Piezocatalytic degradation of 2,4-dichlorophenol in a water environment by a g-C₃N₄/CdS heterojunction catalyst: interfacial electric field boosting mechanism

Graphitic carbon nitride (GCN) has been explored as a potential piezocatalyst to degrade environmental contaminants through harvesting mechanical energy. However, the low crystalline level and its uniplanar hydrogen bond induce poor charge transport ability, and therefore drastically suppress the piezocatalytic performance. Herein, a GCN/CdS composited catalyst was constructed by the in situ growth of CdS nanoparticles on the GCN surface. Due to the difference in Fermi levels, an S-scheme heterojunction was formed, and the interfacial electric field (IEF) could efficiently promote the charge transfer ability, which was demonstrated by its enhanced piezo-current response and reduced electrochemical resistance.

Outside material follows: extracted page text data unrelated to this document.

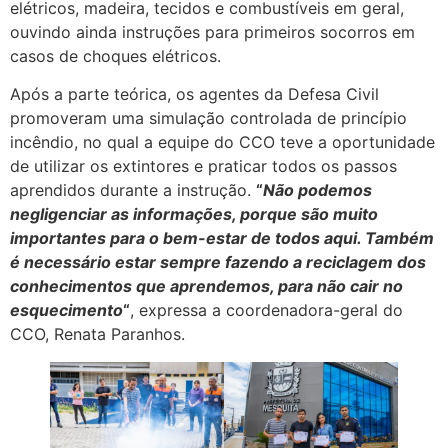
elétricos, madeira, tecidos e combustíveis em geral,
ouvindo ainda instruções para primeiros socorros em
casos de choques elétricos.
Após a parte teórica, os agentes da Defesa Civil
promoveram uma simulação controlada de princípio
incêndio, no qual a equipe do CCO teve a oportunidade
de utilizar os extintores e praticar todos os passos
aprendidos durante a instrução.
“
Não podemos
negligenciar as informações, porque são muito
importantes para o bem-estar de todos aqui. Também
é necessário estar sempre fazendo a reciclagem dos
conhecimentos que aprendemos, para não cair no
esquecimento
“
, expressa a coordenadora-geral do
CCO, Renata Paranhos.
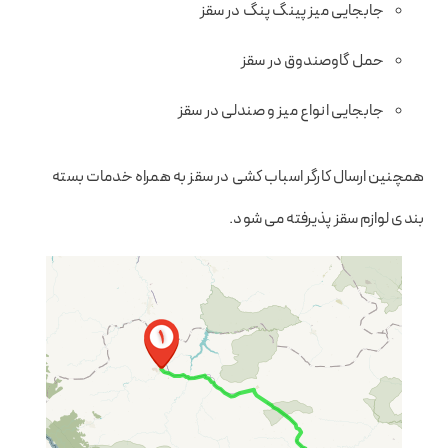
جابجایی میز پینگ پنگ در سقز
حمل گاوصندوق در سقز
جابجایی انواع میز و صندلی در سقز
همچنین ارسال کارگر اسباب کشی در سقز به همراه خدمات بسته
بندی لوازم سقز پذیرفته می شود.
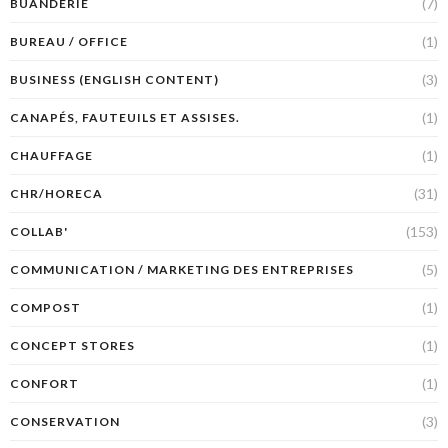
(7)
BUANDERIE
(1)
BUREAU / OFFICE
(3)
BUSINESS (ENGLISH CONTENT)
(1)
CANAPÉS, FAUTEUILS ET ASSISES.
(1)
CHAUFFAGE
(31)
CHR/HORECA
(153)
COLLAB'
(5)
COMMUNICATION / MARKETING DES ENTREPRISES
(1)
COMPOST
(1)
CONCEPT STORES
(1)
CONFORT
(3)
CONSERVATION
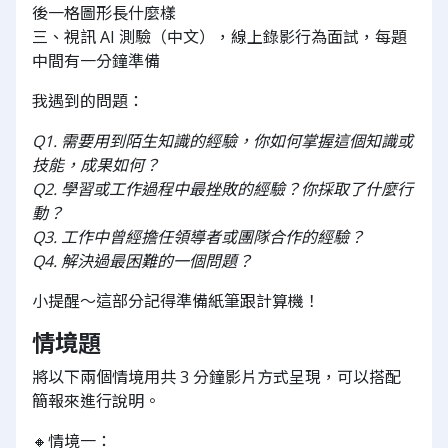
後一格圖形長什麼樣
三、視訊 AI 測驗（中文），線上錄影行為面試，每題
中間有一分鐘準備
我遇到的問題：
Q1. 需要用到陌生知識的經驗，你如何掌握這個知識或
技能，成果如何？
Q2. 學習或工作過程中最挫敗的經驗？你採取了什麼行
動？
Q3. 工作中曾經擔任領導者或團隊合作的經驗？
Q4. 解決過最困難的一個問題？
小提醒～這部分記得準備紙筆跟計算機！
情境題
將以下兩個情境用共 3 分鐘影片方式呈現，可以搭配
簡報來進行說明。
🔸情境一：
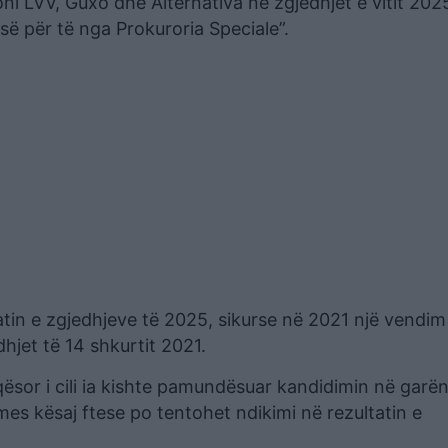
oni LVV, Guxo dhe Alternativa në zgjedhjet e vitit 202
së për të nga Prokuroria Speciale”.
tatin e zgjedhjeve të 2025, sikurse në 2021 një vendim 
hjet të 14 shkurtit 2021.
qësor i cili ia kishte pamundësuar kandidimin në garë
mes kësaj ftese po tentohet ndikimi në rezultatin e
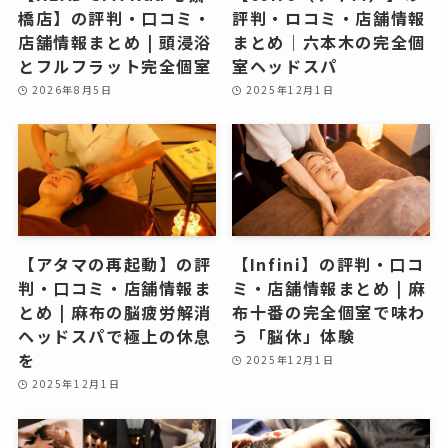
橋店】の評判・口コミ・
評判・ロコミ・店舗情報
店舗情報まとめ | 頭浸浴
まとめ｜六本木の完全個
とフルフラット完全個室
室ヘッドスパ
2026年8月5日
2025年12月1日
【アタマの再起動】の評
【Infini】の評判・口コ
判・口コミ・店舗情報ま
ミ・店舗情報まとめ | 麻
とめ | 麻布の脳疲労解消
布十番の完全個室で味わ
ヘッドスパで極上の休息
う「脳休」体験
を
2025年12月1日
2025年12月1日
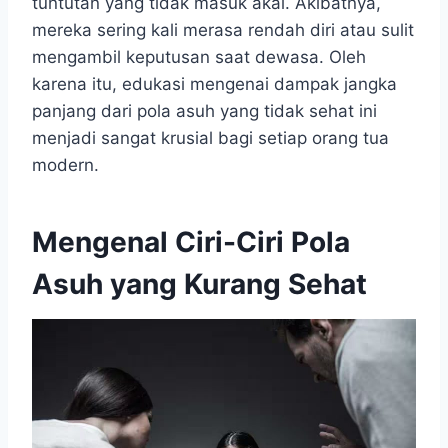
tuntutan yang tidak masuk akal. Akibatnya,
mereka sering kali merasa rendah diri atau sulit
mengambil keputusan saat dewasa. Oleh
karena itu, edukasi mengenai dampak jangka
panjang dari pola asuh yang tidak sehat ini
menjadi sangat krusial bagi setiap orang tua
modern.
Mengenal Ciri-Ciri Pola
Asuh yang Kurang Sehat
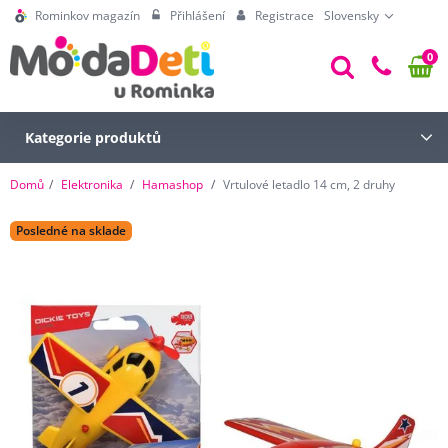
Rominkov magazín
Přihlášení
Registrace
Slovensky
0
Kategorie produktů
Domů
Elektronika
Hamashop
Vrtulové letadlo 14 cm, 2 druhy
Posledné na sklade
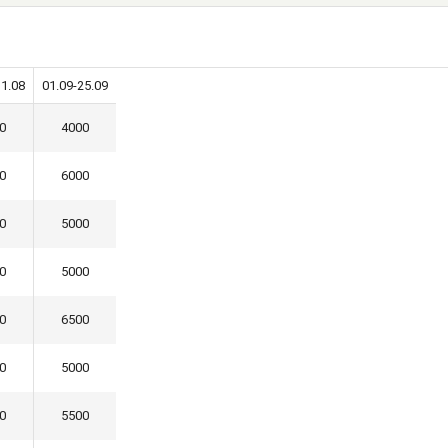
31.08
01.09-25.09
0
4000
0
6000
0
5000
0
5000
0
6500
0
5000
0
5500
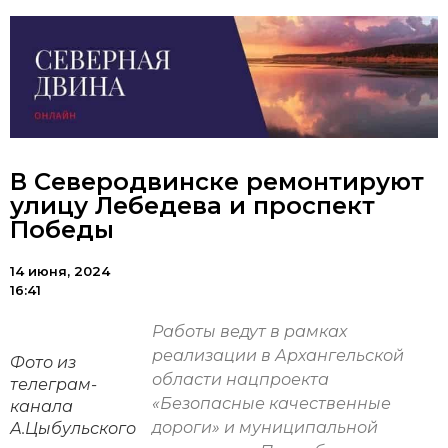
В Северодвинске ремонтируют
улицу Лебедева и проспект
Победы
14 июня, 2024
16:41
Работы ведут в рамках
реализации в Архангельской
Фото из
области нацпроекта
телеграм-
«Безопасные качественные
канала
дороги» и муниципальной
А.Цыбульского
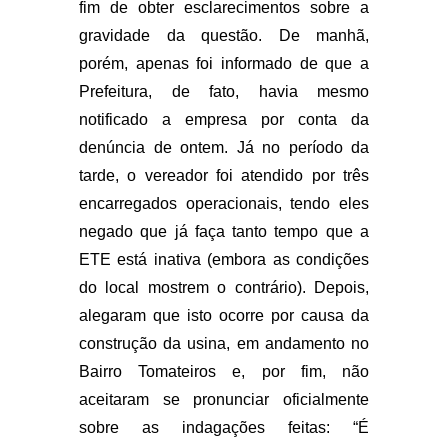
fim de obter esclarecimentos sobre a
gravidade da questão. De manhã,
porém, apenas foi informado de que a
Prefeitura, de fato, havia mesmo
notificado a empresa por conta da
denúncia de ontem. Já no período da
tarde, o vereador foi atendido por três
encarregados operacionais, tendo eles
negado que já faça tanto tempo que a
ETE está inativa (embora as condições
do local mostrem o contrário). Depois,
alegaram que isto ocorre por causa da
construção da usina, em andamento no
Bairro Tomateiros e, por fim, não
aceitaram se pronunciar oficialmente
sobre as indagações feitas: “É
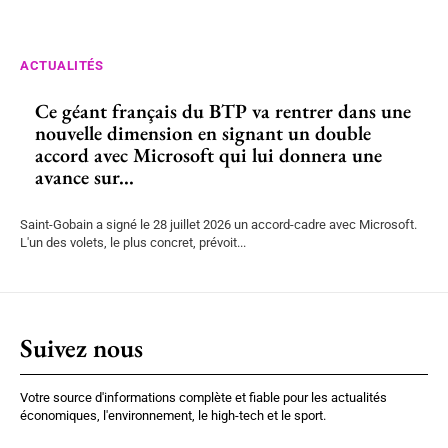
ACTUALITÉS
Ce géant français du BTP va rentrer dans une
nouvelle dimension en signant un double
accord avec Microsoft qui lui donnera une
avance sur...
Saint-Gobain a signé le 28 juillet 2026 un accord-cadre avec Microsoft.
L'un des volets, le plus concret, prévoit...
Suivez nous
Votre source d'informations complète et fiable pour les actualités
économiques, l'environnement, le high-tech et le sport.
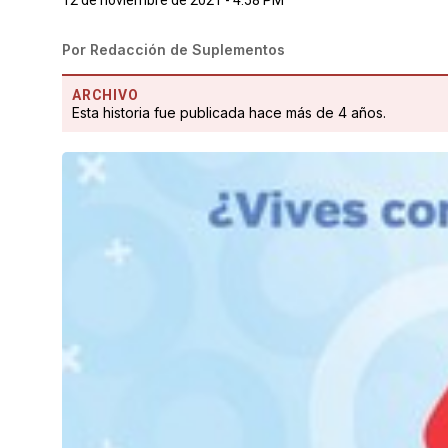
Por
Redacción de Suplementos
ARCHIVO
Esta historia fue publicada hace más de 4 años.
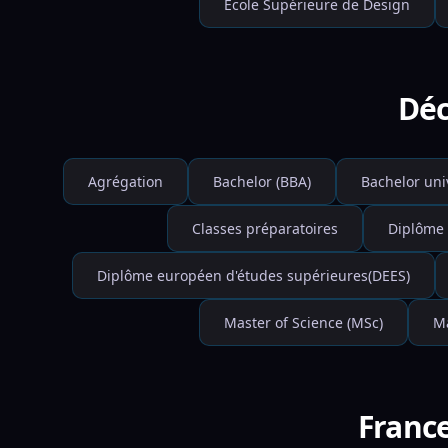
École Supérieure de Design
Déc
Agrégation
Bachelor (BBA)
Bachelor uni
Classes préparatoires
Diplôme 
Diplôme européen d'études supérieures(DEES)
Master of Science (MSc)
Ma
France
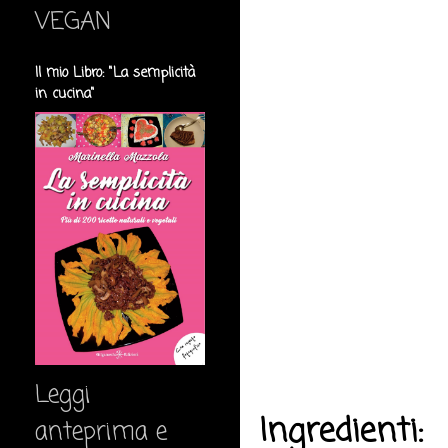
VEGAN
Il mio Libro: "La semplicità
in cucina"
Leggi
Ingredienti:
anteprima e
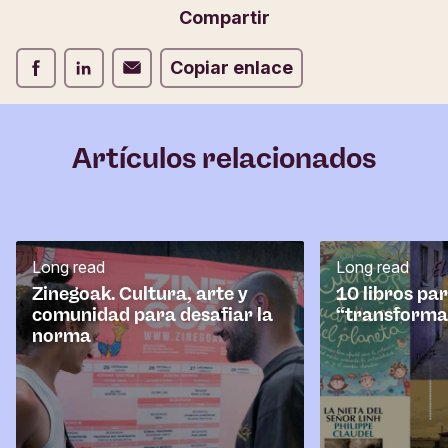
i
Correo electrónico
Compartir
o
d
Compartir Facebook
Compartir LinkedIn
Compartir Correo electrónico
Copiar enlace
e
c
o
m
Artículos relacionados
e
n
t
a
r
Long read
Long read
i
o
Zinegoak. Cultura, arte y
10 libros pa
comunidad para desafiar la
“transforma
norma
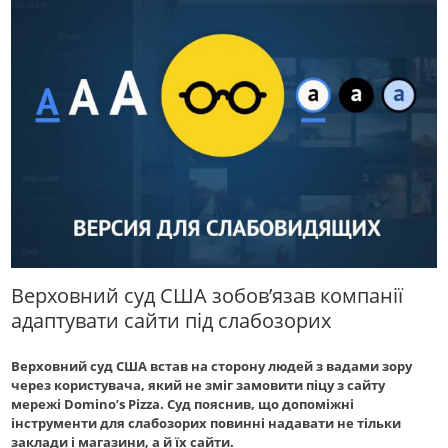
Верховний суд США зобов’язав компанії
адаптувати сайти під слабозорих
Верховний суд США встав на сторону людей з вадами зору
через користувача, який не зміг замовити піцу з сайту
мережі Domino’s Pizza. Суд пояснив, що допоміжні
інструменти для слабозорих повинні надавати не тільки
заклади і магазини, а й їх сайти.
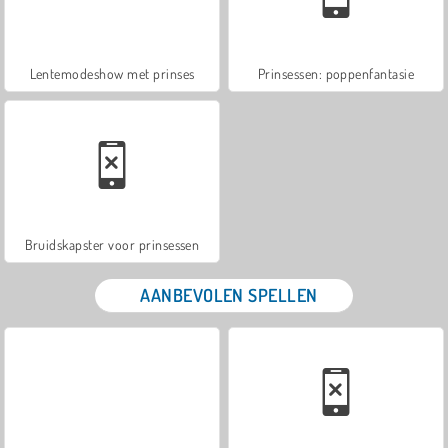
Lentemodeshow met prinses
Prinsessen: poppenfantasie
Bruidskapster voor prinsessen
AANBEVOLEN SPELLEN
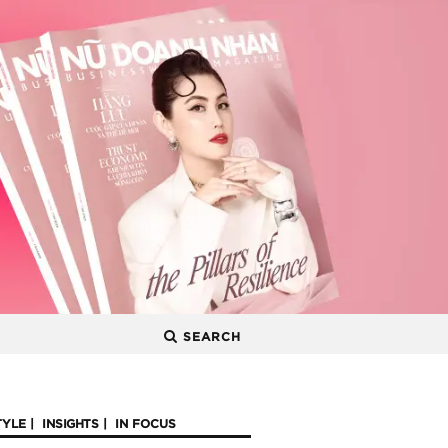
SEARCH
TYLE
INSIGHTS
IN FOCUS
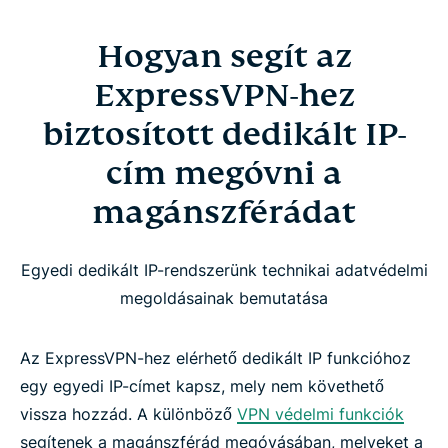
Hogyan segít az
ExpressVPN-hez
biztosított dedikált IP-
cím megóvni a
magánszférádat
Egyedi dedikált IP-rendszerünk technikai adatvédelmi
megoldásainak bemutatása
Az ExpressVPN-hez elérhető dedikált IP funkcióhoz
egy egyedi IP-címet kapsz, mely nem követhető
vissza hozzád. A különböző
VPN védelmi funkciók
segítenek a magánszférád megóvásában, melyeket a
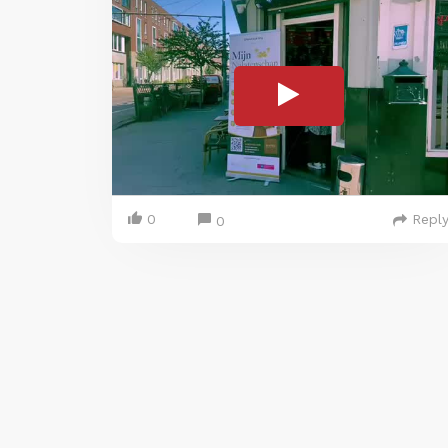
0
Repl
0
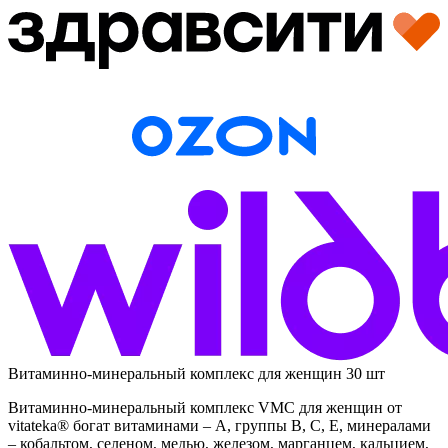
Витаминно-минеральный комплекс для женщин 30 шт
Витаминно-минеральный комплекс VMC для женщин от
vitateka® богат витаминами – А, группы В, С, Е, минералами
– кобальтом, селеном, медью, железом, марганцем, кальцием,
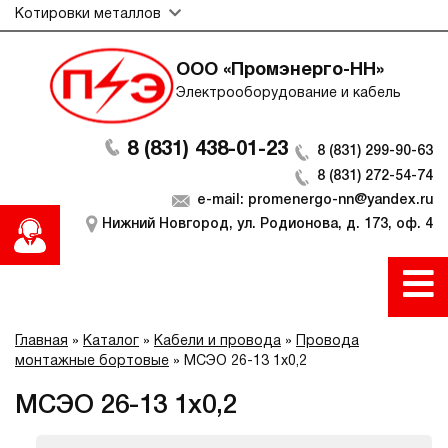
Котировки металлов
ООО «Промэнерго-НН»
Электрооборудование и кабель
8 (831) 438-01-23
8 (831) 299-90-63
8 (831) 272-54-74
e-mail: promenergo-nn@yandex.ru
Нижний Новгород, ул. Родионова, д. 173, оф. 4
Главная
»
Каталог
»
Кабели и провода
»
Провода
монтажные бортовые
»
МСЭО 26-13 1х0,2
МСЭО 26-13 1х0,2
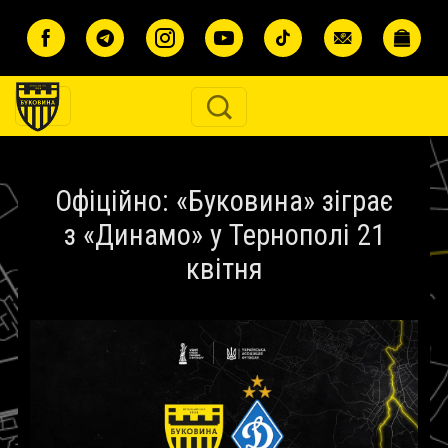
Перейти до основного вмісту
Офіційно: «Буковина» зіграє
з «Динамо» у Тернополі 21
квітня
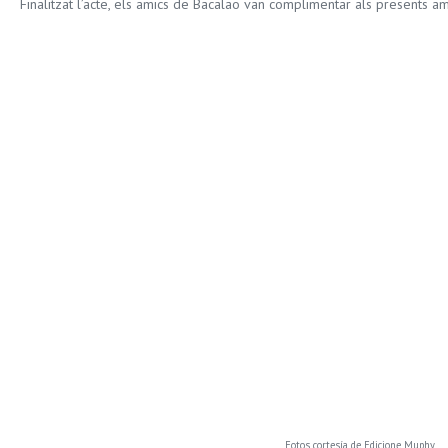
Finalitzat l’acte, els amics de Bacalao van complimentar als presents am
Fotos cortesía de Edicione Muphy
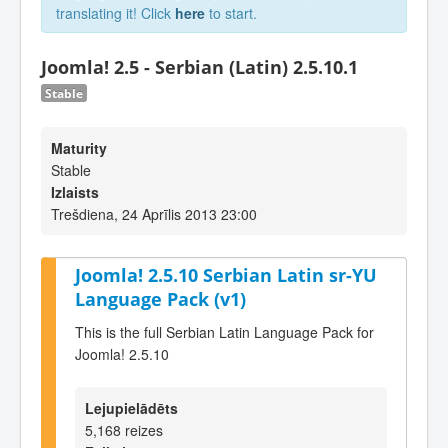
translating it! Click
here
to start.
Joomla! 2.5 - Serbian (Latin) 2.5.10.1
Stable
Maturity
Stable
Izlaists
Trešdiena, 24 Aprīlis 2013 23:00
Joomla! 2.5.10 Serbian Latin sr-YU
Language Pack (v1)
This is the full Serbian Latin Language Pack for
Joomla! 2.5.10
Lejupielādēts
5,168 reizes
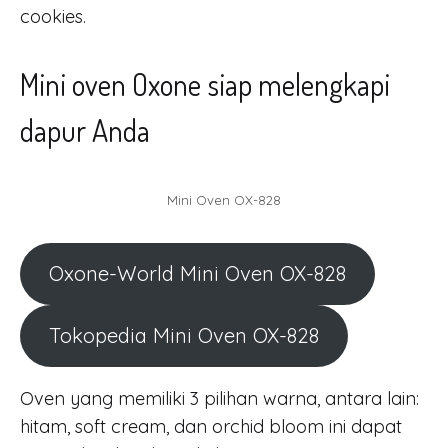
cookies.
Mini oven Oxone siap melengkapi
dapur Anda
Mini Oven OX-828
Oxone-World Mini Oven OX-828
Tokopedia Mini Oven OX-828
Oven yang memiliki 3 pilihan warna, antara lain:
hitam, soft cream, dan orchid bloom ini dapat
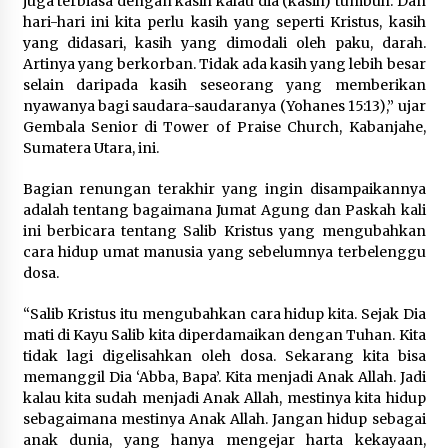
juga terbiasa dengan kasih kalau dia (kasih) tumbuh. Dan
hari-hari ini kita perlu kasih yang seperti Kristus, kasih
yang didasari, kasih yang dimodali oleh paku, darah.
Artinya yang berkorban. Tidak ada kasih yang lebih besar
selain daripada kasih seseorang yang memberikan
nyawanya bagi saudara-saudaranya (Yohanes 15:13),” ujar
Gembala Senior di Tower of Praise Church, Kabanjahe,
Sumatera Utara, ini.
Bagian renungan terakhir yang ingin disampaikannya
adalah tentang bagaimana Jumat Agung dan Paskah kali
ini berbicara tentang Salib Kristus yang mengubahkan
cara hidup umat manusia yang sebelumnya terbelenggu
dosa.
“Salib Kristus itu mengubahkan cara hidup kita. Sejak Dia
mati di Kayu Salib kita diperdamaikan dengan Tuhan. Kita
tidak lagi digelisahkan oleh dosa. Sekarang kita bisa
memanggil Dia ‘Abba, Bapa’. Kita menjadi Anak Allah. Jadi
kalau kita sudah menjadi Anak Allah, mestinya kita hidup
sebagaimana mestinya Anak Allah. Jangan hidup sebagai
anak dunia, yang hanya mengejar harta kekayaan,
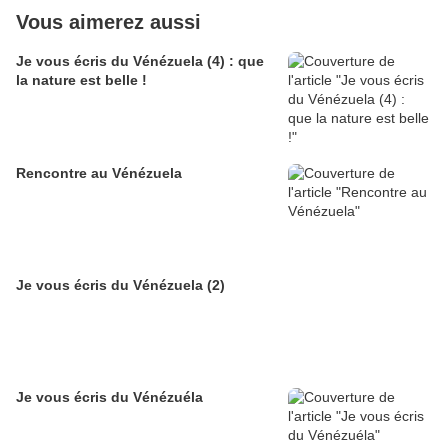
Vous aimerez aussi
Je vous écris du Vénézuela (4) : que
la nature est belle !
Rencontre au Vénézuela
Je vous écris du Vénézuela (2)
Je vous écris du Vénézuéla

The ultrasound-induced opposite polarization potentials on the GCN and CdS surfaces triggered redox reactions, and the produced electron and hole were driven by the IEF at the interface to quench with each other to maintain the piezoelectric potentials. Using 2,4-dichlorophenol (2,4-DCP) as a model pollutant, the S-scheme heterojunction showed much higher piezocatalytic activity than the individual GCN and CdS. The apparent rate constant of GCN/CdS with the optimized mass ratio (50 : 50) was 3.6 and 2.9 times higher than those of GCN and CdS, respectively. Furthermore, the effect of pH value, 2,4-DCP concentration and cycling number on the piezocatalytic behavior of GCN/CdS was systematically investigated. The degradation pathway of the pollutants during piezocatalysis was revealed by LC-MS study. Finally, by determining the band structure and detecting the produced ROSs, a possible mechanism is proposed to clarify the piezocatalytic process.